Ya que en la Tierra tenemos bombas como para dar y repartir, lo que yo propongo es desorbitar a Fobos y Deimos con unos buenos pepinazos. Lanzamos uno, por ejemplo Fobos, contra la Tierra. Que venga para aquí, se de una vuelta y vuelva para allá. Entonces hacemos lo mismo con Deimos. Mientras uno va, el otro viene, y así sucesivamente. Es lo mismo que cambiarse dos naranjas de una mano a otra alternadamente, haciéndolas saltar en el aire, por lo que no tiene que ser tan difícil hacer lo mismo con dos pedruscos en el vacío. De verdad que vale la pena hacerlo. Por tres motivos: primero, porque evitaríamos el lunático espectáculo antes referido, lo que supone todo un alivio. Segundo, porque con un poco de suerte alguno de los dos satélites se estrellaría contra la cara oculta de la Luna, un sitio que verdaderamente detesto. Y tercero, porque se ahorraría un montón de combustible: en vez de lanzar cohetes de un planeta a otro, sólo habría que hacerlo hacia una de las dos lunas cuando ésta estuviese cerca, y ella misma transportaría a los pasajeros desde las proximidades de la Tierra a Marte, y viceversa. Yo mismo me hago un lío intentando imaginar qué trayectoria deberían seguir dos lunas de aquí para allá entre dos órbitas de dos planetas que giran a velocidades distintas alrededor del Sol, pero seguro que alguien con estudios lo soluciona sin recurrir a la calculadora.
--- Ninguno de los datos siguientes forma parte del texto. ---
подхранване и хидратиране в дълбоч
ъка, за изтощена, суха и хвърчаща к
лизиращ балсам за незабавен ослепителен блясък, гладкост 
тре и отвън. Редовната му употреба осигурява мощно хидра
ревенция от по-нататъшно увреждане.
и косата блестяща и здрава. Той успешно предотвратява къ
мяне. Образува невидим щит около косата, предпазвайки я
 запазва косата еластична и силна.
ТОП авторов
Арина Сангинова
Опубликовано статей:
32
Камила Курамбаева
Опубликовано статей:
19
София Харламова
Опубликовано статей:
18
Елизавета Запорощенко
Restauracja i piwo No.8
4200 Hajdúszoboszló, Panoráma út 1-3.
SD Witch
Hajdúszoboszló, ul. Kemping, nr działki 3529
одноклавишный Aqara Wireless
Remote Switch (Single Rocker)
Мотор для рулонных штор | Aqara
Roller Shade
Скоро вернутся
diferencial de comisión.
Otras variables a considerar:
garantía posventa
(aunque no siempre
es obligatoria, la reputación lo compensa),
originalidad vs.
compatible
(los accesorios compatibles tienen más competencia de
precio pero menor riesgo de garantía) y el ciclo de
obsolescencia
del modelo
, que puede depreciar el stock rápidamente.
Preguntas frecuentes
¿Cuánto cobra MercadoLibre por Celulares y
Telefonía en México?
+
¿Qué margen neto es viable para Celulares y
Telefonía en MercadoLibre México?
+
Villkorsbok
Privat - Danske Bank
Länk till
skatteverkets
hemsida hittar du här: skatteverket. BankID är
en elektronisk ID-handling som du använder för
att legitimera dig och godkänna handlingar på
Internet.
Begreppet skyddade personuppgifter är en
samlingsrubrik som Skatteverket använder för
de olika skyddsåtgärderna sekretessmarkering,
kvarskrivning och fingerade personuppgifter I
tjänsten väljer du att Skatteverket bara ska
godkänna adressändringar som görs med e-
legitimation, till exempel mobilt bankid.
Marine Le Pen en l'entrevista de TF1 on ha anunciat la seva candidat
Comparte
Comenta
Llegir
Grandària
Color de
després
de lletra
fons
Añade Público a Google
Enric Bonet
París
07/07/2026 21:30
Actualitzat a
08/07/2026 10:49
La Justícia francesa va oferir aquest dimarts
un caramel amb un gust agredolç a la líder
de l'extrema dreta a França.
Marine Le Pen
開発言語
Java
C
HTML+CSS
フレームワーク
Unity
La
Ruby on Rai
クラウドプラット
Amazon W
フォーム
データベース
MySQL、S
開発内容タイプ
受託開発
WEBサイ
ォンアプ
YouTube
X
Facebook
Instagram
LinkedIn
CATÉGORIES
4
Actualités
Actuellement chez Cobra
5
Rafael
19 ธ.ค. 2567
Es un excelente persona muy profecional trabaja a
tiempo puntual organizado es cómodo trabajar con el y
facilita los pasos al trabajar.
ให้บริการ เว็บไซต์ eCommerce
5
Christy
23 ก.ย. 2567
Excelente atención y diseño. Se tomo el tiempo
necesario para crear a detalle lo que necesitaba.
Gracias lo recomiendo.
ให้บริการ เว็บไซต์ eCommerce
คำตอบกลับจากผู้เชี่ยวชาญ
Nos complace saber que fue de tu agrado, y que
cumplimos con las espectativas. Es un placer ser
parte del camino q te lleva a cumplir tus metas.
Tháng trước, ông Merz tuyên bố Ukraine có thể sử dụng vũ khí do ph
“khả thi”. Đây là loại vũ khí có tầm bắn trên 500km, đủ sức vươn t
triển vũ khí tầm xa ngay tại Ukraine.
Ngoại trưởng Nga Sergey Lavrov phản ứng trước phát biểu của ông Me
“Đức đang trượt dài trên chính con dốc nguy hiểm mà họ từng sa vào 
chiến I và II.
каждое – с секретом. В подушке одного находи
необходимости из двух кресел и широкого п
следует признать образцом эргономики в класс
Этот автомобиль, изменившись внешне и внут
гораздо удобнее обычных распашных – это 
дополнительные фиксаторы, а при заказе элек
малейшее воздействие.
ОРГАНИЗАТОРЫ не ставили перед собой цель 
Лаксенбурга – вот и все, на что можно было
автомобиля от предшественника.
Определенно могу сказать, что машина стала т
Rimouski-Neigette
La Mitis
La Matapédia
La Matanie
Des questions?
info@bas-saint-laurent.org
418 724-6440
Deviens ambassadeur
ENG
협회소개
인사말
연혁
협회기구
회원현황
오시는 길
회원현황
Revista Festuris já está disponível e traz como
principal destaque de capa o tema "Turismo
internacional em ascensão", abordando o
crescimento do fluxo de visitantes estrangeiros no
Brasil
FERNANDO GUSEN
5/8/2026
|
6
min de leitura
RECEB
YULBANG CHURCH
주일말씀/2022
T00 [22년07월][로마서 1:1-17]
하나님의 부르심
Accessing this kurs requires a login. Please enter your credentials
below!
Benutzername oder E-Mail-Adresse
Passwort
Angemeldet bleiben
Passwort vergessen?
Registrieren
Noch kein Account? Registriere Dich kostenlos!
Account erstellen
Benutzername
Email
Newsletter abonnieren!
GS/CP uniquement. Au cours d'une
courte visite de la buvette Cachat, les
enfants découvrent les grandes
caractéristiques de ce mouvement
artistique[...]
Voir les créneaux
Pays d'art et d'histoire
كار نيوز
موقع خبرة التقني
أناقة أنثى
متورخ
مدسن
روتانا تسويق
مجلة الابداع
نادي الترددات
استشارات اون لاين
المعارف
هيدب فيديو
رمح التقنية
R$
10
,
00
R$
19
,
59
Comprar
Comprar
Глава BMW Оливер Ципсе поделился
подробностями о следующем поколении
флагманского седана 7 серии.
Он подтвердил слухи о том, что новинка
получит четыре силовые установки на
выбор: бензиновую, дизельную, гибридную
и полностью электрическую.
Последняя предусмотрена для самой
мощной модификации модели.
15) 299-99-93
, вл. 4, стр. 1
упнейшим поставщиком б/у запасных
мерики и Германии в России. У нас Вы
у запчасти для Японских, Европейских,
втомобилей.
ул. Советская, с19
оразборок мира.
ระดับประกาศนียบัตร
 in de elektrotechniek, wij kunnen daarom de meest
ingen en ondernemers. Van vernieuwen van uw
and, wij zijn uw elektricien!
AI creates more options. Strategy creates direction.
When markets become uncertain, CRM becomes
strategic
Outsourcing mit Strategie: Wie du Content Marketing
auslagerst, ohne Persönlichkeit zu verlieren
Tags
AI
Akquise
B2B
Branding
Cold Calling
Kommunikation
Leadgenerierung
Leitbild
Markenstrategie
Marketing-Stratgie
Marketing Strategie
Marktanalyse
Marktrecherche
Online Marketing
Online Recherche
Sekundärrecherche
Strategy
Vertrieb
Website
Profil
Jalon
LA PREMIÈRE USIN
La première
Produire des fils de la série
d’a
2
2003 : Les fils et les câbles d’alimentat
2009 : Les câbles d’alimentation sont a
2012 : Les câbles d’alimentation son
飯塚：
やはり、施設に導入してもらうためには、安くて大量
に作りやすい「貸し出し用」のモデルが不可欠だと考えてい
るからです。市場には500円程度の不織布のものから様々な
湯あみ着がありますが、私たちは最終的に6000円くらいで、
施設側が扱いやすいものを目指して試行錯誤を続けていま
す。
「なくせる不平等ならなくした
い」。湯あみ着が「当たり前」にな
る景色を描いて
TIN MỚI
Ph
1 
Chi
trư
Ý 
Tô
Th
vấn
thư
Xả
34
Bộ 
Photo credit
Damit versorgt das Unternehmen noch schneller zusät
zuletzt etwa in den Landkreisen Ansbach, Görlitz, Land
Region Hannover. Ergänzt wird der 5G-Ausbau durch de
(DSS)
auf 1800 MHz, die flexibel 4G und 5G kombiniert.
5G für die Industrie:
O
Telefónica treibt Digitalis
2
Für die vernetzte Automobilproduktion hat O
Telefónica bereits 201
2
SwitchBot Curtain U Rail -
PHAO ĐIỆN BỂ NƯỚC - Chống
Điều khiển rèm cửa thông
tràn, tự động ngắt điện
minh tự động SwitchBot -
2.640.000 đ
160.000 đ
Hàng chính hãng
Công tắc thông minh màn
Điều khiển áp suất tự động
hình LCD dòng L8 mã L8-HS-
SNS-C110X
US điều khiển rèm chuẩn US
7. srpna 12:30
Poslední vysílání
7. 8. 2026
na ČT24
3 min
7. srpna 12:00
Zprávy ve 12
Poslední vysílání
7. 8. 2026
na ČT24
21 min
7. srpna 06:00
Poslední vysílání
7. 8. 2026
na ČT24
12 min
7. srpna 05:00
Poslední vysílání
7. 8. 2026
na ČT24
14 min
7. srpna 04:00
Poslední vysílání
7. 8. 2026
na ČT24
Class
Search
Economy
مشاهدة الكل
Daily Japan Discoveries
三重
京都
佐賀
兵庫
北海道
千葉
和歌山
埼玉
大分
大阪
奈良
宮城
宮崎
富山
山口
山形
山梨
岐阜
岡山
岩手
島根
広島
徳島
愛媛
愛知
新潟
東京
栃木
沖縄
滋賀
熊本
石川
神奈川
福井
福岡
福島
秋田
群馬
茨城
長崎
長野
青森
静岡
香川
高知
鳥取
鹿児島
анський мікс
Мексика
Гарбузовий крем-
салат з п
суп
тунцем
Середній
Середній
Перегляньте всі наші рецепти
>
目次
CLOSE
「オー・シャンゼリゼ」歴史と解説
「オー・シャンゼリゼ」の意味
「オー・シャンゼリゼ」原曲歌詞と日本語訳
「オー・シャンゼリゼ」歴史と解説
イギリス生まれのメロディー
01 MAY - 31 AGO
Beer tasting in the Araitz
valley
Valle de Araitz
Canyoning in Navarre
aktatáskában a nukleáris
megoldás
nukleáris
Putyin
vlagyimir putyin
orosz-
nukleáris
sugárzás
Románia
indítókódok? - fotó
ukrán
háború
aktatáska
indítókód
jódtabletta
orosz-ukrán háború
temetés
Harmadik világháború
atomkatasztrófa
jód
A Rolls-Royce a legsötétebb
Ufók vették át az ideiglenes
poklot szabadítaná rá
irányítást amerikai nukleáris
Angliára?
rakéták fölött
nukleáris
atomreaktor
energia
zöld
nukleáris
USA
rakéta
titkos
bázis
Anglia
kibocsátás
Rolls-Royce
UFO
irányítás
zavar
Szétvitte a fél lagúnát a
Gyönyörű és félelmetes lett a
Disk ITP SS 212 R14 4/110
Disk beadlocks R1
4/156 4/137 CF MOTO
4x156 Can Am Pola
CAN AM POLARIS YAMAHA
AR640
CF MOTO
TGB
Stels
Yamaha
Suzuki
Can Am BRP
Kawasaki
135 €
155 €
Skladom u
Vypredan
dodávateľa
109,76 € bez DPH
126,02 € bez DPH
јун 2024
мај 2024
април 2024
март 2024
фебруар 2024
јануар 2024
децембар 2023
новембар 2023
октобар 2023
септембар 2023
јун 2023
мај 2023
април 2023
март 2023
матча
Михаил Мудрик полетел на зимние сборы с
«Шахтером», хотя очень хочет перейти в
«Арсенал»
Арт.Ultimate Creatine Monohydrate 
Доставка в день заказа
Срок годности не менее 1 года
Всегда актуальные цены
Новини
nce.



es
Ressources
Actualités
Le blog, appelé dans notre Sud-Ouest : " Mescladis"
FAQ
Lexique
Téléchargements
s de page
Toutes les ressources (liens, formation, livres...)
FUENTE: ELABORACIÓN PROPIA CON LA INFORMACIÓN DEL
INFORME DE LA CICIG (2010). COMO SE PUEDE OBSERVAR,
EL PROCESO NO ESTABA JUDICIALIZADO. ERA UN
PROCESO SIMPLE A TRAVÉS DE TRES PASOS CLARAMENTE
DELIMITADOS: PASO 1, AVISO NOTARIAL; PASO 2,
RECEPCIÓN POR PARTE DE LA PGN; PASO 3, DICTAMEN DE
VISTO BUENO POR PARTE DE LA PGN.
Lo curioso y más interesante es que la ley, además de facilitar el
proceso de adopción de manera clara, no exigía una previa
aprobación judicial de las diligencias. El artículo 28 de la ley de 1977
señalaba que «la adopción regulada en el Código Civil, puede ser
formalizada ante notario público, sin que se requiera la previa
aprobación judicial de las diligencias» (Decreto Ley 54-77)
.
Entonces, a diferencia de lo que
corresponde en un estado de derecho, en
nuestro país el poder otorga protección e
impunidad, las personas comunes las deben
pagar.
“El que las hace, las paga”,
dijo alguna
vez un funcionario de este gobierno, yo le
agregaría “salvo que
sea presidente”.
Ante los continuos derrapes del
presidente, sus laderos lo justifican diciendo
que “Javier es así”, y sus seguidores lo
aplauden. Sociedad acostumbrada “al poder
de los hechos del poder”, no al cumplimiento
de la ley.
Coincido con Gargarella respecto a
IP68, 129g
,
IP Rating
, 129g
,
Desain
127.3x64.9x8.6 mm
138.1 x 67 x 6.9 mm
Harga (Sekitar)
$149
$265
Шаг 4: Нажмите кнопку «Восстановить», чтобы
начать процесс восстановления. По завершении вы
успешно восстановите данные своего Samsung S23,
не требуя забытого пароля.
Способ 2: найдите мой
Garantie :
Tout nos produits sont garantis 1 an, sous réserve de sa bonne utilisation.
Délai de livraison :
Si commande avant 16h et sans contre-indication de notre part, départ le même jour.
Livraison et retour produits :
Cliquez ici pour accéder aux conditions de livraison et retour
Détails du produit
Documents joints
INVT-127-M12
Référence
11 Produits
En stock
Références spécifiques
Espero que la seria advertencia que he formulado contra los amenazadores brotes de lunatismo marciano, y mi posterior sugerencia de uso razonable del transbordo cascajoso, no caigan en saco roto, sean leídas por quien debe leerlas, y me valgan, algún día, un muy merecido reconocimiento en forma de pasajes interplanetarios en primera clase con estancia en balneario marciano incluido. Opino que no se puede pedir menos.